Gerri Galloway says working as the lone administrator at Spring Creek will be a challenge.
gerry-galloway
Photo by Maureen Provencal

Myrtle Philip, Spring Creek welcome new, but familiar, faces

 

By Vivian Moreau

Sharon Broatch has seen a lot of changes in Whistler elementary schools since she started teaching in the area in 1982. Then working as a learning disabilities teacher, there was only one small school and most students’ first language was English. Now as she steps into the position of principal at Myrtle Philip Community School there are two schools and English as a second language classes are a given.

Despite the growth Broatch says the heart of Whistler remains the same.

“Whistler is a very caring place to live,” Broatch said. “People have connections that run deep in this town and I don’t see that having changed even though we’re bigger.”

Broatch is replacing departing principal Ron Albertin, who retired this spring after 30 years. She says the biggest challenge to her job is meeting parents’ high expectations.

She hopes to do that by increasing parent involvement in the school and fostering student leadership opportunities. A numeracy program similar to the literacy program already in place will be introduced where adult community volunteers can work one on one with students who need a boost with math skills. She’d also like a student council to be formed.

“We haven’t had a student council in the past and I’d like to see opportunities for kids to take on leadership roles, so we’ll be looking at programs to do that,” she said.

Broatch studied at the University of Manitoba and Western Washington and taught in that province for six years before moving to B.C. to teach in Burnaby. Both avid skiers, she and her husband bought a home in Whistler in 1982. She has twice held the position of vice-principal at Myrtle Philip.

Spring Creek Community School also has a new principal. Gerri Galloway replaces outgoing principal Linda Watson, who moved to the Interior. Galloway has also worked in Whistler schools for many years.

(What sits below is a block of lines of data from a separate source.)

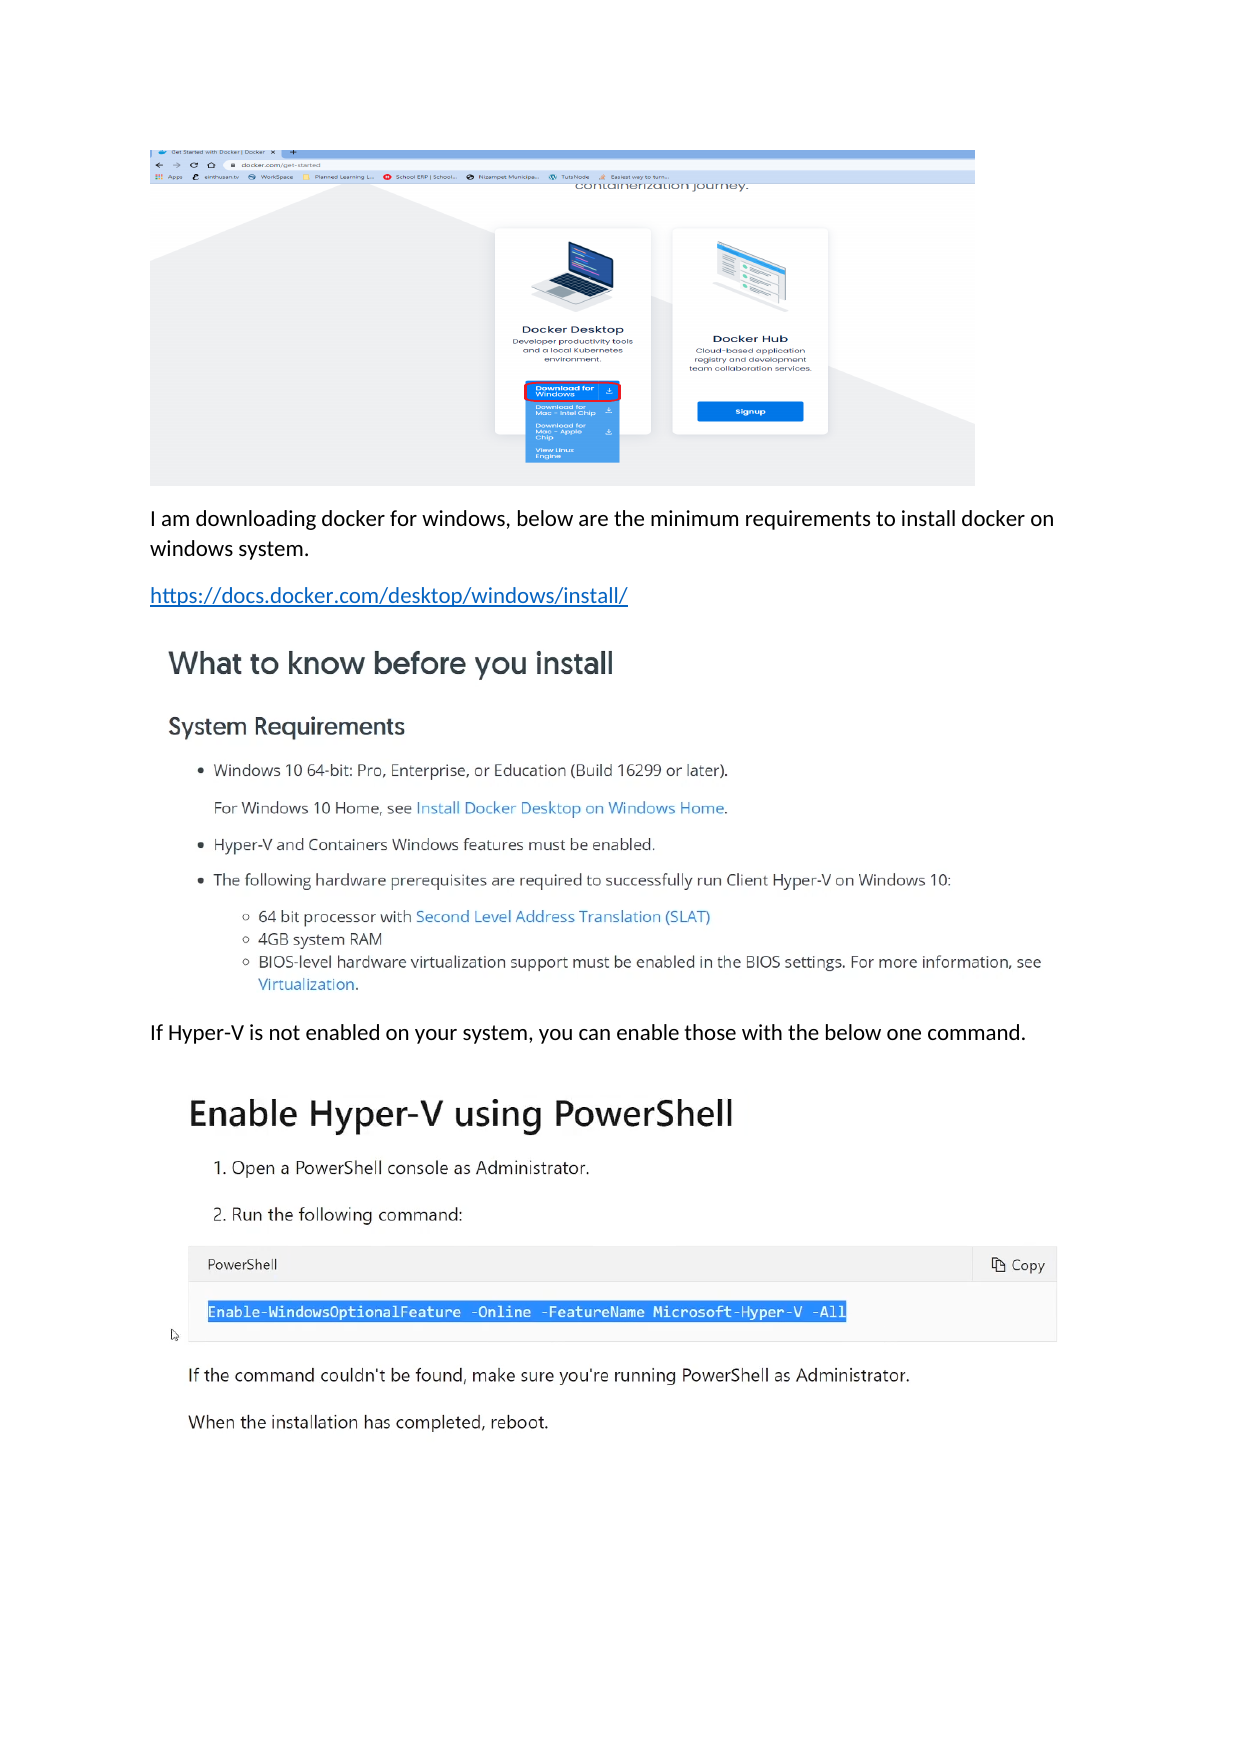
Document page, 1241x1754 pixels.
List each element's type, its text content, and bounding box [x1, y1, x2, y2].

picture [150, 1064, 1091, 1456]
text I am downloading docker for windows, below are the minimum requirements to install docker on windows system. [150, 504, 1090, 562]
picture [150, 150, 975, 486]
picture [150, 628, 1091, 999]
text If Hyper-V is not enabled on your system, you can enable those with the below one command. [150, 1018, 1090, 1046]
text https://docs.docker.com/desktop/windows/install/ [150, 581, 1090, 609]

Raised in Squamish, Galloway completed her Bachelor in Education at UBC and has taught in the Squamish area for 26 years as a primary, intermediate and technology teacher, as well as librarian. Encouraged by a retiring principal in 1997 she pursued a masters in education at San Diego State University over three summers and has worked as a vice-principal at Squamish, Brackendale and Myrtle Philip elementary schools. She says the challenge to her new position is that she is the only administrator in the school. With 250 students Spring Creek does not qualify for a vice-principal.

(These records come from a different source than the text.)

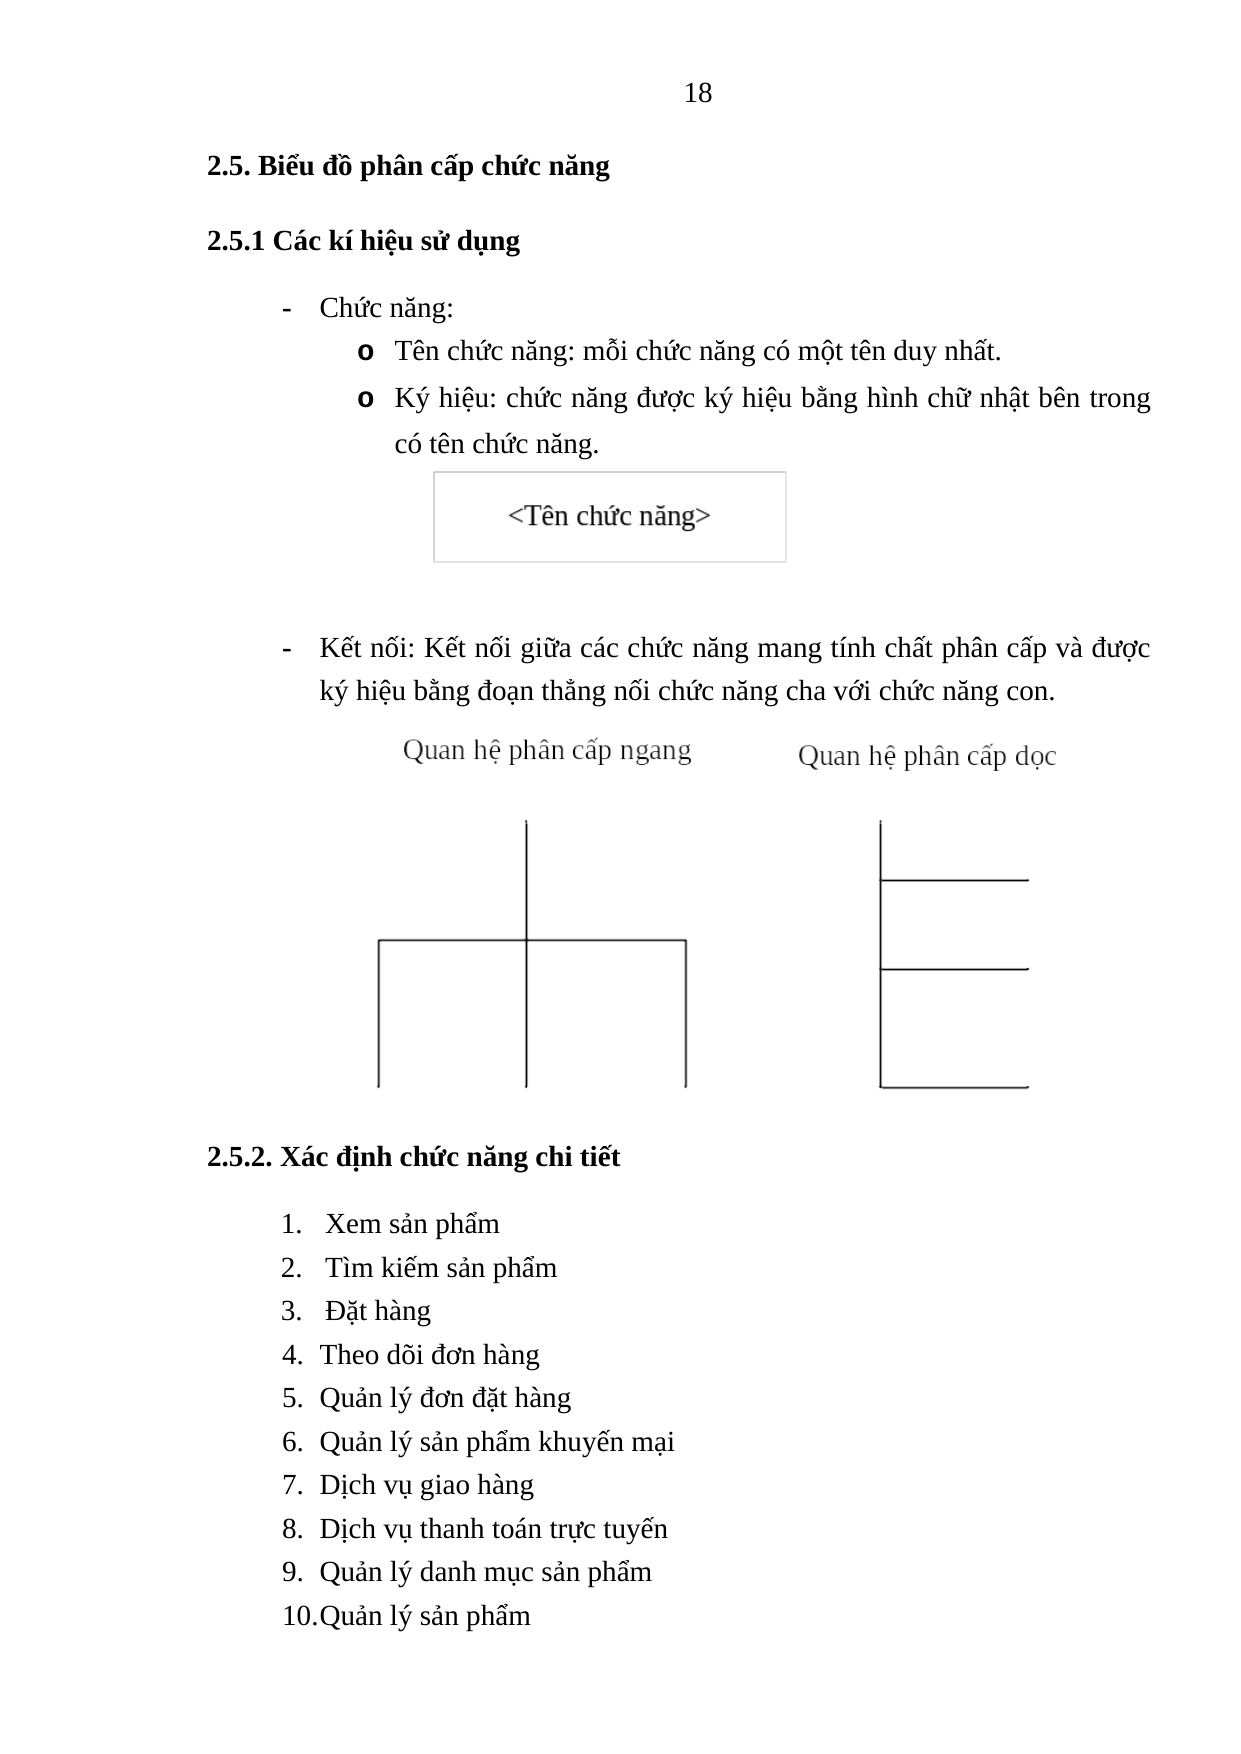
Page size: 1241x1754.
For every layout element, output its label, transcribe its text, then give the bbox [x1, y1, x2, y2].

subtitle 2.5.1 Các kí hiệu sử dụng [207, 223, 1152, 257]
subtitle 2.5. Biểu đồ phân cấp chức năng [207, 148, 1152, 181]
list Kết nối: Kết nối giữa các chức năng mang tính chất phân cấp và được ký hiệu bằng đoạn thẳng nối chức năng cha với chức năng con. [282, 630, 1152, 707]
list Xem sản phẩm [281, 1206, 1152, 1240]
list Đặt hàng [281, 1293, 1152, 1327]
list Quản lý sản phẩm khuyến mại [282, 1424, 1152, 1457]
list Tên chức năng: mỗi chức năng có một tên duy nhất. [357, 333, 1152, 369]
list Dịch vụ giao hàng [282, 1467, 1152, 1501]
subtitle 2.5.2. Xác định chức năng chi tiết [207, 1139, 1152, 1173]
list Ký hiệu: chức năng được ký hiệu bằng hình chữ nhật bên trong có tên chức năng. [357, 380, 1152, 460]
list Theo dõi đơn hàng [282, 1337, 1152, 1370]
list Chức năng: [282, 290, 1152, 323]
list Tìm kiếm sản phẩm [281, 1250, 1152, 1283]
list Quản lý sản phẩm [282, 1598, 1152, 1632]
list Quản lý danh mục sản phẩm [282, 1554, 1152, 1588]
list Dịch vụ thanh toán trực tuyến [282, 1511, 1152, 1544]
list Quản lý đơn đặt hàng [282, 1380, 1152, 1414]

“But I have a wonderful secretary who has brought me up to speed very quickly about what works and what doesn’t work,” Galloway said.

Spring Creek has two late French immersion classes, i.e. Grades 5-7, and leases four classrooms to B.C. francophone school authority.

Galloway says other than being the lone administrator challenges for her will include fostering literacy and social responsibility programs not only in Spring Creek, but throughout the district. Initiated by concerned legislature members four years ago the social responsibility program Galloway coordinates for the district teaches children values needed to work cooperatively within society.

“That is a big part of what primary teachers particularly focus on: how do we behave in school and what does that behaviour look like in the hallway, in the classroom or on the playground,” she said.

Galloway has three children, lives in West Vancouver, and commutes to Whistler. A principal who prefers to be on the playground at recess and checking in on classrooms she leaves paperwork until students leave, making for 12-hour workdays. But she says the community makes the effort worthwhile. Working in Squamish for many years she didn’t realize what a unique community Whistler is, she says.

“When I came here I realized that parents are so involved in the schools, much more than I had experienced in the south…. At any time of day you’ll find parents in the building helping out. Anything you want a parent to do you just need to ask.”

Galloway said her previous tenure at Myrtle Philip has proven to have unexpected bonuses. Encountering some wall graffiti on the first day, a student she’d known from Whistler’s other elementary school gave memorable proof that he was not the perpetrator.

“His comment to me was, ‘you know my writing is messy and this isn’t my writing,’” she said.